_EXERCISE DESCRIPTION_
Go through the records and extract every line with the word "left".

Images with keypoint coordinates
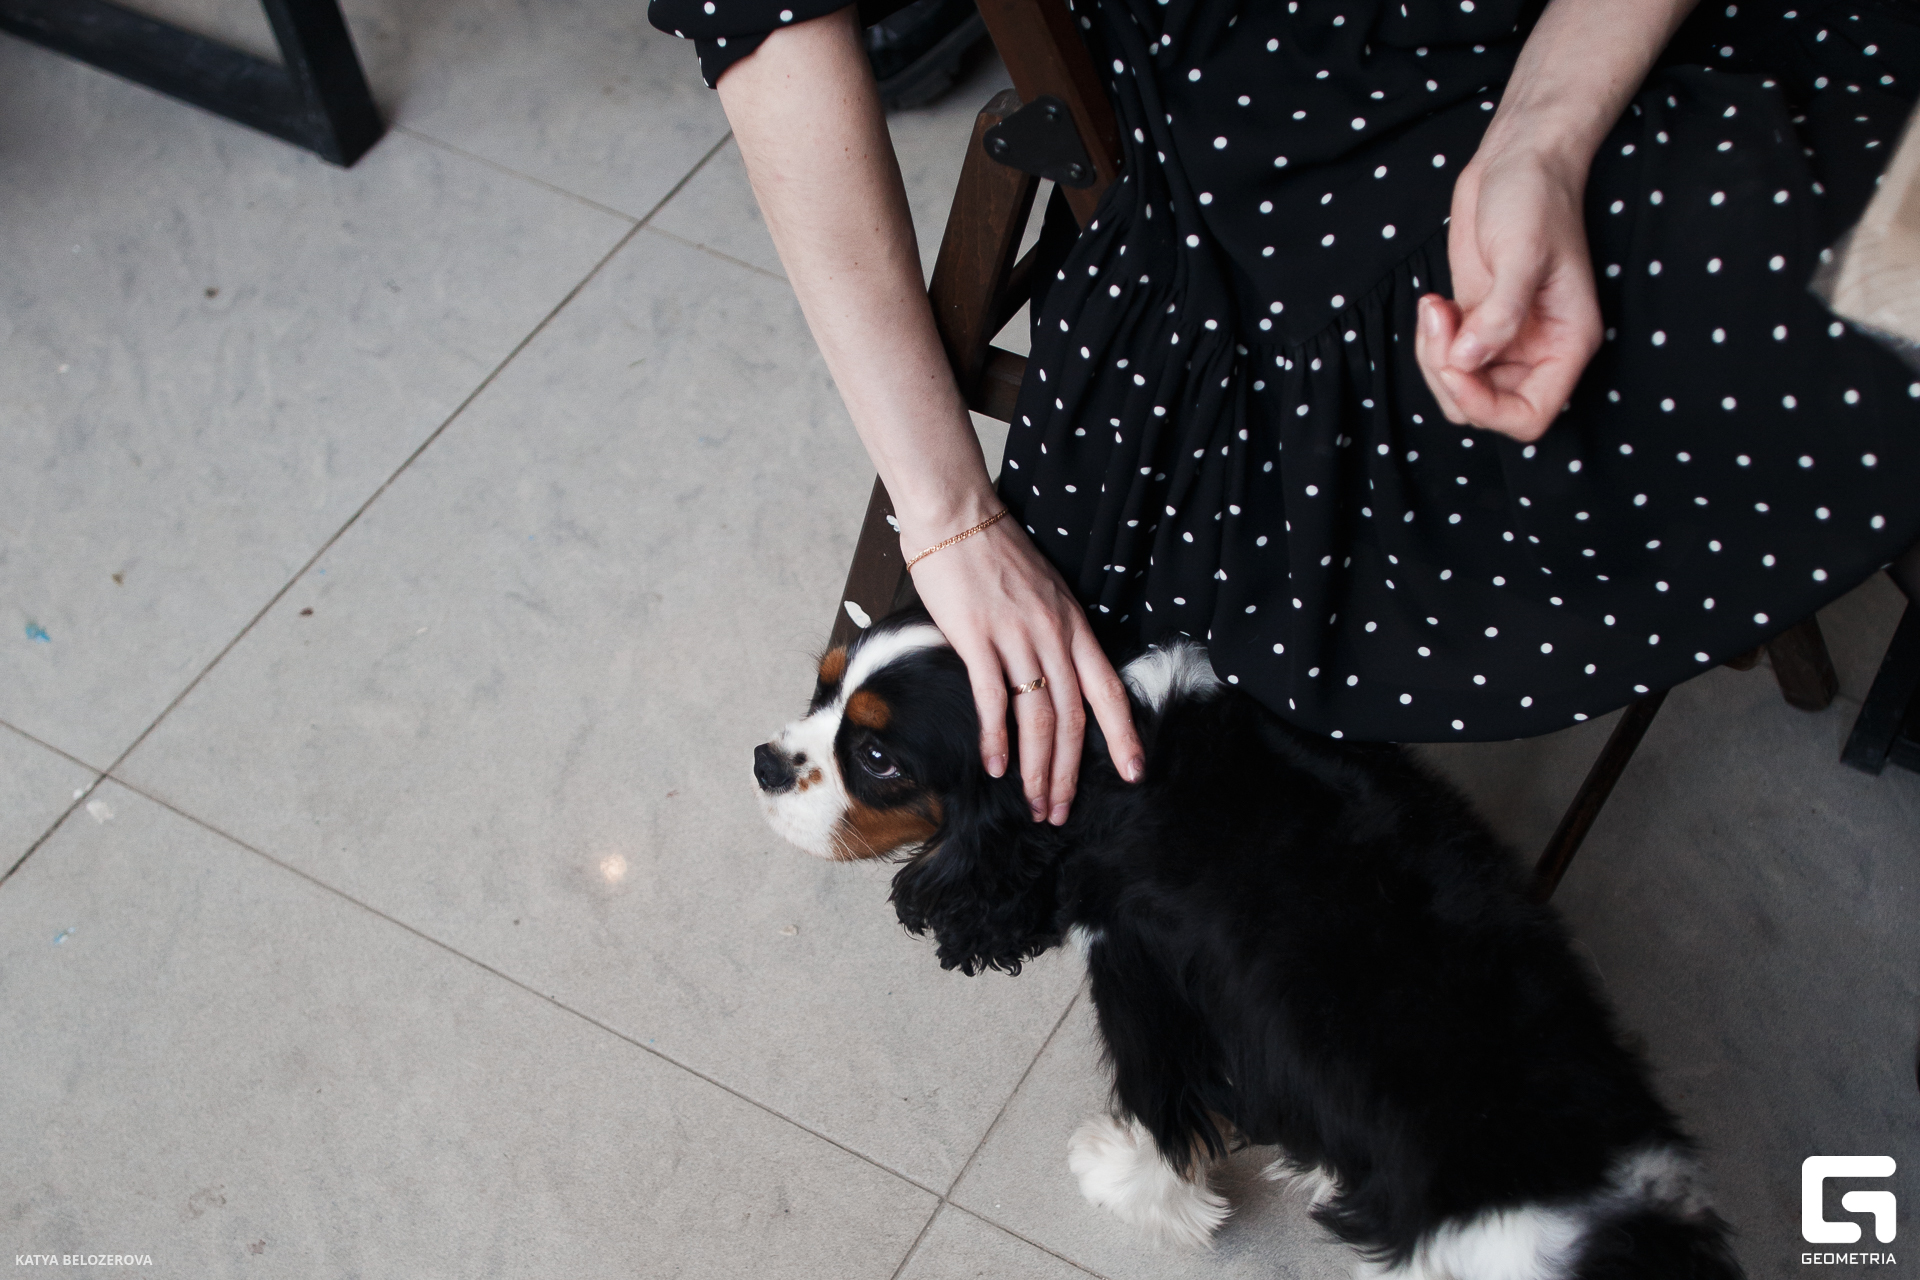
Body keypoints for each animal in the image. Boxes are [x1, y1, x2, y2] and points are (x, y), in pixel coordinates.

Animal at [753, 610, 1743, 1279]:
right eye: (823, 687)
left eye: (878, 759)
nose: (763, 761)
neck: (1109, 739)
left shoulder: (1141, 972)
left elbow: (1163, 1113)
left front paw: (1121, 1180)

_ANSWER TO THE PROBLEM_
left eye: (878, 759)
left shoulder: (1141, 972)
left elbow: (1163, 1113)
left front paw: (1121, 1180)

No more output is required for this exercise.